WORK REQUEST: An exact copy of every record is needed, with all pictures omitted.

Web interface edit records:
:::

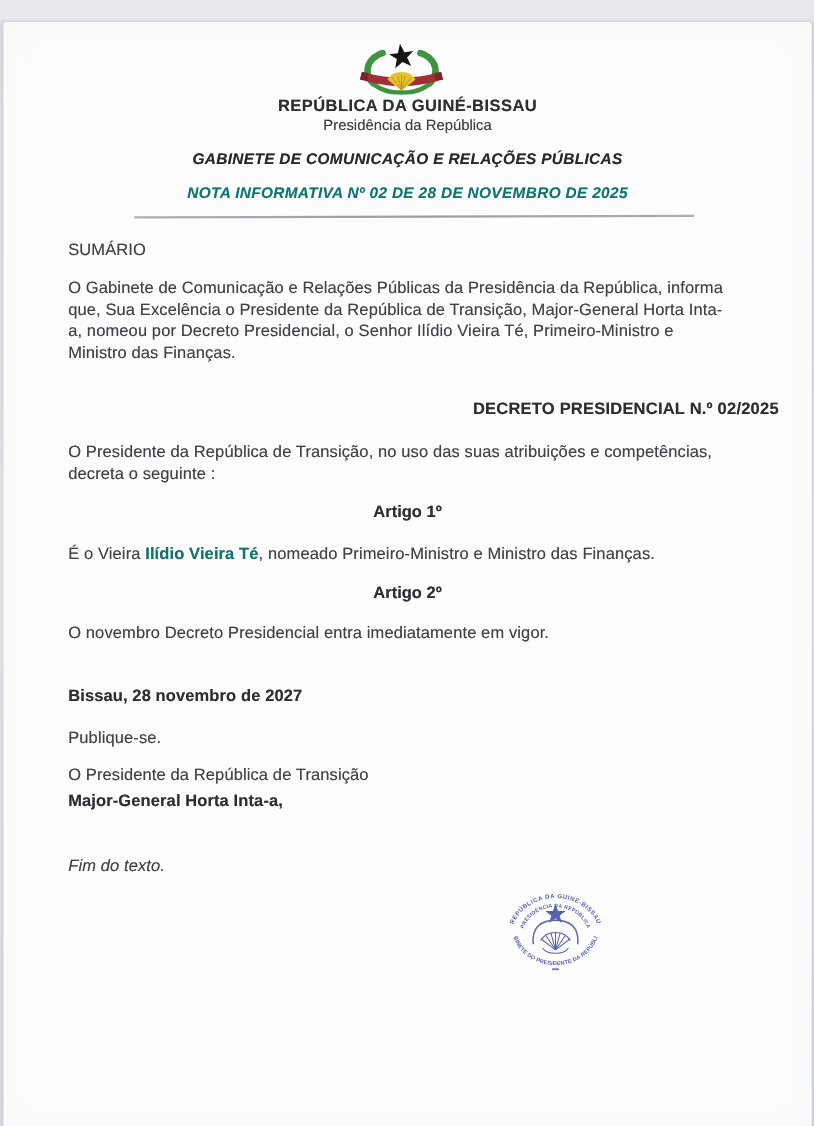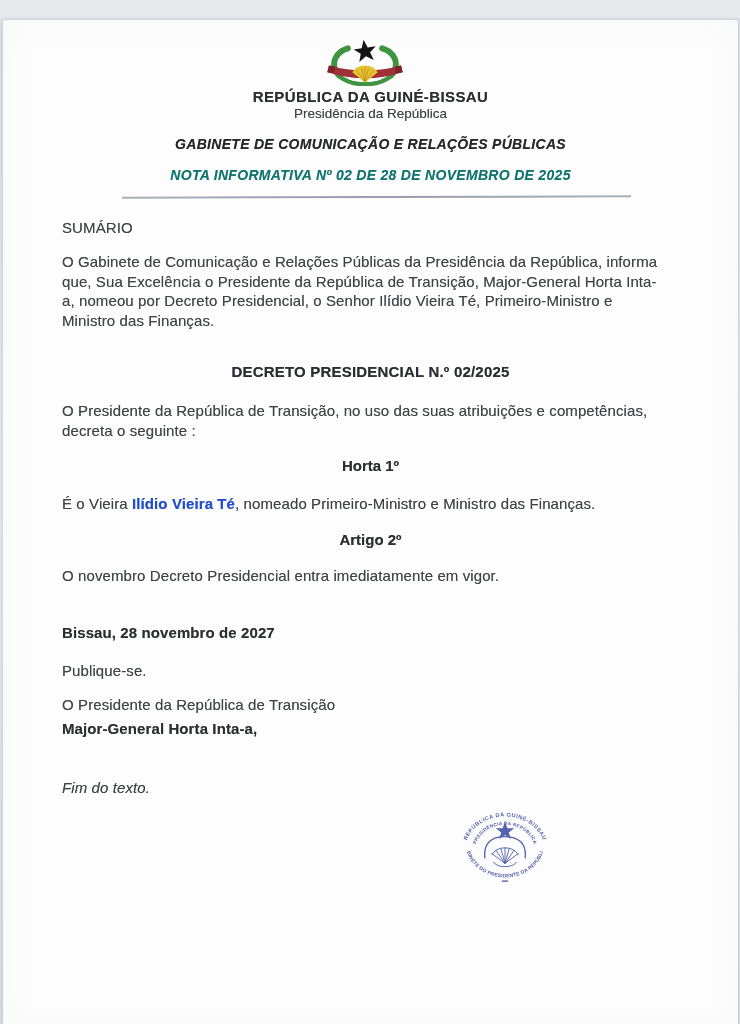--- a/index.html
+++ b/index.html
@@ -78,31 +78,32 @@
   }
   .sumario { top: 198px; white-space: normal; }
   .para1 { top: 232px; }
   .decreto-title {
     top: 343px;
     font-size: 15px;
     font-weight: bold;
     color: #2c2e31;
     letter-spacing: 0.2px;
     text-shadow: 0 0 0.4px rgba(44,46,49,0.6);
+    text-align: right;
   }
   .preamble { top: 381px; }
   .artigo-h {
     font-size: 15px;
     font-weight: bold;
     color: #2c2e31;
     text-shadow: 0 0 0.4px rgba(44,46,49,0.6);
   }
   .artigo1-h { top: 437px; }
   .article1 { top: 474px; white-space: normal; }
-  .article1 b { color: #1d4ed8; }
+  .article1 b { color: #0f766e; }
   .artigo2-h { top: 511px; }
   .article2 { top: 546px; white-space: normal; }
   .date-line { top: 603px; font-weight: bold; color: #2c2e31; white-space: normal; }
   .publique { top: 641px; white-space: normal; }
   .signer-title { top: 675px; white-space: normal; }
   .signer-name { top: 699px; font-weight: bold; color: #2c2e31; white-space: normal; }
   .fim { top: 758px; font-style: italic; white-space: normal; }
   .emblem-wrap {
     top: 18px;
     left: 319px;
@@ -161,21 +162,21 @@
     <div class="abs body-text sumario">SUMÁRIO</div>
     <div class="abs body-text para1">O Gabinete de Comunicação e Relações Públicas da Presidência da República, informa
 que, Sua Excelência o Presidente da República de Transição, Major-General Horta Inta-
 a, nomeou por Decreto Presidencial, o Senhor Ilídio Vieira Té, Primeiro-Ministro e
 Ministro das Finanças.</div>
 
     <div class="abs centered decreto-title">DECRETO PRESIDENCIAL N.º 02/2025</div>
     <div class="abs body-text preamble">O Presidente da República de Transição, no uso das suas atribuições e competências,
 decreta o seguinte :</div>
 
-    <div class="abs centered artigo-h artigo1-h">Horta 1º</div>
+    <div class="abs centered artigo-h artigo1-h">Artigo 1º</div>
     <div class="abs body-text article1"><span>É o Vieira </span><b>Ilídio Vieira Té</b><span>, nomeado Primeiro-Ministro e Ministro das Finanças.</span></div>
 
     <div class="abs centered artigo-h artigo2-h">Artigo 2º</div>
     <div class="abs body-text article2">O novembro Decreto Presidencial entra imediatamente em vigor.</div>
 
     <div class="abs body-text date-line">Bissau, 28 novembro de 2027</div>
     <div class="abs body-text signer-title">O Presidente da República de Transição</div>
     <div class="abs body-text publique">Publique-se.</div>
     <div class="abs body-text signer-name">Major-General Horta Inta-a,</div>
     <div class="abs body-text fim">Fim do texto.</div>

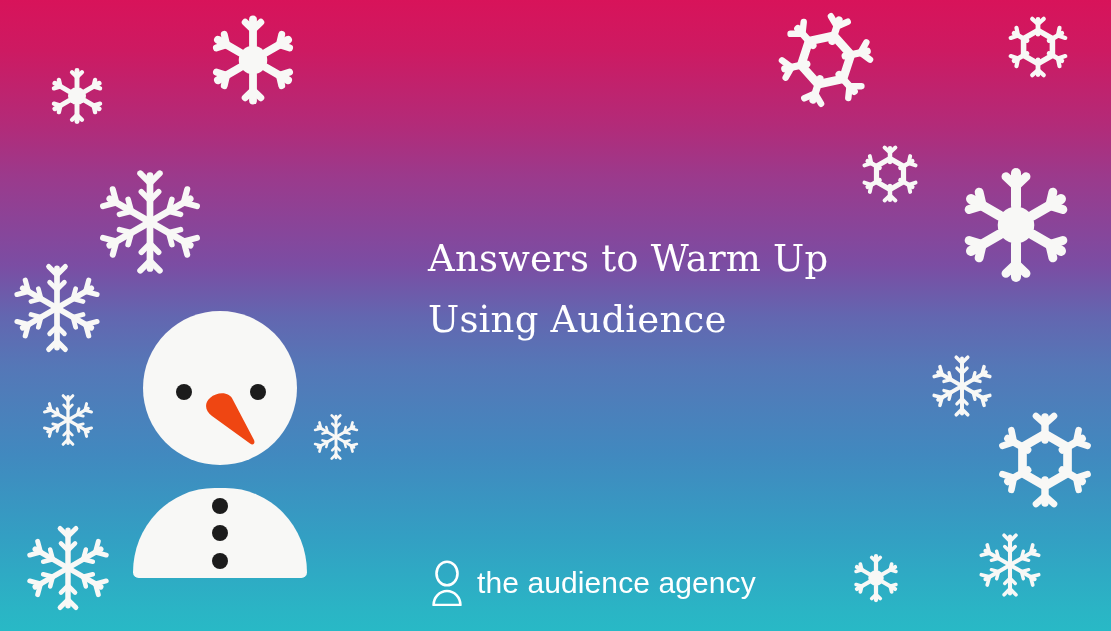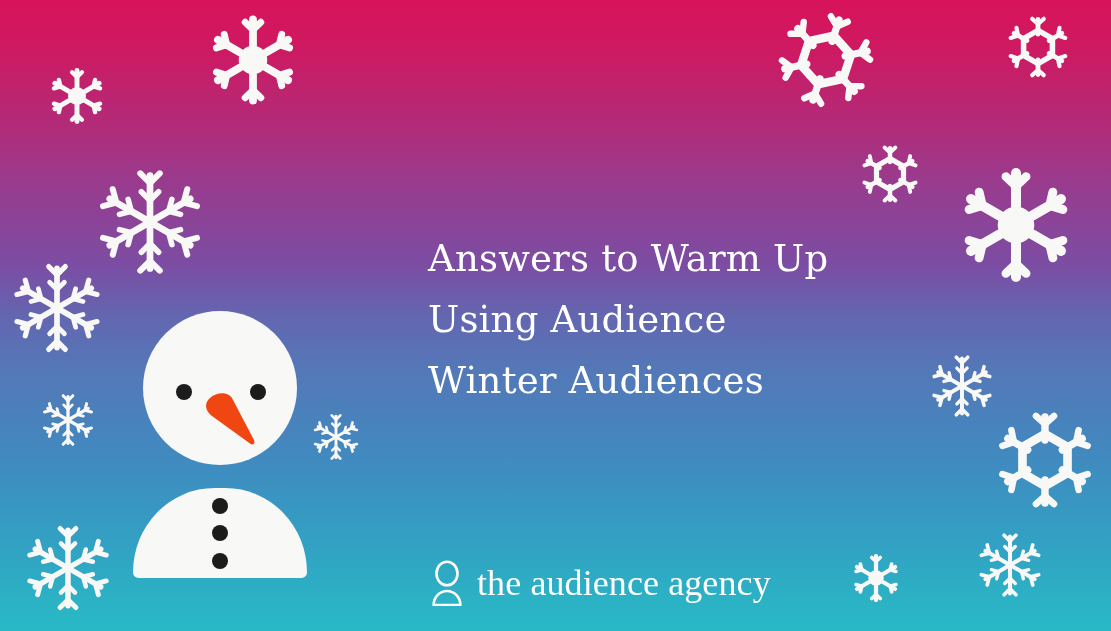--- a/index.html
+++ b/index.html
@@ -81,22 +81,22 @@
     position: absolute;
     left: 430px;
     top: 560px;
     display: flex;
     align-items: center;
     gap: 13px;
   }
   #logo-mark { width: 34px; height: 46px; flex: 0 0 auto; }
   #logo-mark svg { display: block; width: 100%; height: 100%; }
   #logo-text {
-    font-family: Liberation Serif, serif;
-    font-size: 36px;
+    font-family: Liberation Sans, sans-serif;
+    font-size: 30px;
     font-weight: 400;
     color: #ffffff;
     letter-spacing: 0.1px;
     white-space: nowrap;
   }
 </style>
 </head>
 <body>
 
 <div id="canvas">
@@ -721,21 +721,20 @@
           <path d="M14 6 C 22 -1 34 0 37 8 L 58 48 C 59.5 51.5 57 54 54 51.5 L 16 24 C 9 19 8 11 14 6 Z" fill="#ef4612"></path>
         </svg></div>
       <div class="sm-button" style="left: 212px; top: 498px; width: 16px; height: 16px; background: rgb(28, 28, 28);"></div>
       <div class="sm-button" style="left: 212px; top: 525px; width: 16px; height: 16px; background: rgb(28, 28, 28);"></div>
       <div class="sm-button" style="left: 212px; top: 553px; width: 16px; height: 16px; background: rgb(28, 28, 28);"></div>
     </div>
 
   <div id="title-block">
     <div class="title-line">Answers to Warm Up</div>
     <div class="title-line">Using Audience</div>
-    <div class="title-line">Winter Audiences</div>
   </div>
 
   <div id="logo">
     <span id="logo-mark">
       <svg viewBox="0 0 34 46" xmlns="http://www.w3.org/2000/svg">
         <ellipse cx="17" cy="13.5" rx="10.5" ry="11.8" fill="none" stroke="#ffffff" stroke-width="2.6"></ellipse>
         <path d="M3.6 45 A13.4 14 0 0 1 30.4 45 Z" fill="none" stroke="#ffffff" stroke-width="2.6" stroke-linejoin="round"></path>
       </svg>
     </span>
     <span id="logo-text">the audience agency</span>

:::

RESPONSE TO THE TASK:
--- a/index.html
+++ b/index.html
@@ -78,31 +78,32 @@
   }
   .sumario { top: 198px; white-space: normal; }
   .para1 { top: 232px; }
   .decreto-title {
     top: 343px;
     font-size: 15px;
     font-weight: bold;
     color: #2c2e31;
     letter-spacing: 0.2px;
     text-shadow: 0 0 0.4px rgba(44,46,49,0.6);
+    text-align: right;
   }
   .preamble { top: 381px; }
   .artigo-h {
     font-size: 15px;
     font-weight: bold;
     color: #2c2e31;
     text-shadow: 0 0 0.4px rgba(44,46,49,0.6);
   }
   .artigo1-h { top: 437px; }
   .article1 { top: 474px; white-space: normal; }
-  .article1 b { color: #1d4ed8; }
+  .article1 b { color: #0f766e; }
   .artigo2-h { top: 511px; }
   .article2 { top: 546px; white-space: normal; }
   .date-line { top: 603px; font-weight: bold; color: #2c2e31; white-space: normal; }
   .publique { top: 641px; white-space: normal; }
   .signer-title { top: 675px; white-space: normal; }
   .signer-name { top: 699px; font-weight: bold; color: #2c2e31; white-space: normal; }
   .fim { top: 758px; font-style: italic; white-space: normal; }
   .emblem-wrap {
     top: 18px;
     left: 319px;
@@ -161,21 +162,21 @@
     <div class="abs body-text sumario">SUMÁRIO</div>
     <div class="abs body-text para1">O Gabinete de Comunicação e Relações Públicas da Presidência da República, informa
 que, Sua Excelência o Presidente da República de Transição, Major-General Horta Inta-
 a, nomeou por Decreto Presidencial, o Senhor Ilídio Vieira Té, Primeiro-Ministro e
 Ministro das Finanças.</div>
 
     <div class="abs centered decreto-title">DECRETO PRESIDENCIAL N.º 02/2025</div>
     <div class="abs body-text preamble">O Presidente da República de Transição, no uso das suas atribuições e competências,
 decreta o seguinte :</div>
 
-    <div class="abs centered artigo-h artigo1-h">Horta 1º</div>
+    <div class="abs centered artigo-h artigo1-h">Artigo 1º</div>
     <div class="abs body-text article1"><span>É o Vieira </span><b>Ilídio Vieira Té</b><span>, nomeado Primeiro-Ministro e Ministro das Finanças.</span></div>
 
     <div class="abs centered artigo-h artigo2-h">Artigo 2º</div>
     <div class="abs body-text article2">O novembro Decreto Presidencial entra imediatamente em vigor.</div>
 
     <div class="abs body-text date-line">Bissau, 28 novembro de 2027</div>
     <div class="abs body-text signer-title">O Presidente da República de Transição</div>
     <div class="abs body-text publique">Publique-se.</div>
     <div class="abs body-text signer-name">Major-General Horta Inta-a,</div>
     <div class="abs body-text fim">Fim do texto.</div>

--- a/index.html
+++ b/index.html
@@ -81,22 +81,22 @@
     position: absolute;
     left: 430px;
     top: 560px;
     display: flex;
     align-items: center;
     gap: 13px;
   }
   #logo-mark { width: 34px; height: 46px; flex: 0 0 auto; }
   #logo-mark svg { display: block; width: 100%; height: 100%; }
   #logo-text {
-    font-family: Liberation Serif, serif;
-    font-size: 36px;
+    font-family: Liberation Sans, sans-serif;
+    font-size: 30px;
     font-weight: 400;
     color: #ffffff;
     letter-spacing: 0.1px;
     white-space: nowrap;
   }
 </style>
 </head>
 <body>
 
 <div id="canvas">
@@ -721,21 +721,20 @@
           <path d="M14 6 C 22 -1 34 0 37 8 L 58 48 C 59.5 51.5 57 54 54 51.5 L 16 24 C 9 19 8 11 14 6 Z" fill="#ef4612"></path>
         </svg></div>
       <div class="sm-button" style="left: 212px; top: 498px; width: 16px; height: 16px; background: rgb(28, 28, 28);"></div>
       <div class="sm-button" style="left: 212px; top: 525px; width: 16px; height: 16px; background: rgb(28, 28, 28);"></div>
       <div class="sm-button" style="left: 212px; top: 553px; width: 16px; height: 16px; background: rgb(28, 28, 28);"></div>
     </div>
 
   <div id="title-block">
     <div class="title-line">Answers to Warm Up</div>
     <div class="title-line">Using Audience</div>
-    <div class="title-line">Winter Audiences</div>
   </div>
 
   <div id="logo">
     <span id="logo-mark">
       <svg viewBox="0 0 34 46" xmlns="http://www.w3.org/2000/svg">
         <ellipse cx="17" cy="13.5" rx="10.5" ry="11.8" fill="none" stroke="#ffffff" stroke-width="2.6"></ellipse>
         <path d="M3.6 45 A13.4 14 0 0 1 30.4 45 Z" fill="none" stroke="#ffffff" stroke-width="2.6" stroke-linejoin="round"></path>
       </svg>
     </span>
     <span id="logo-text">the audience agency</span>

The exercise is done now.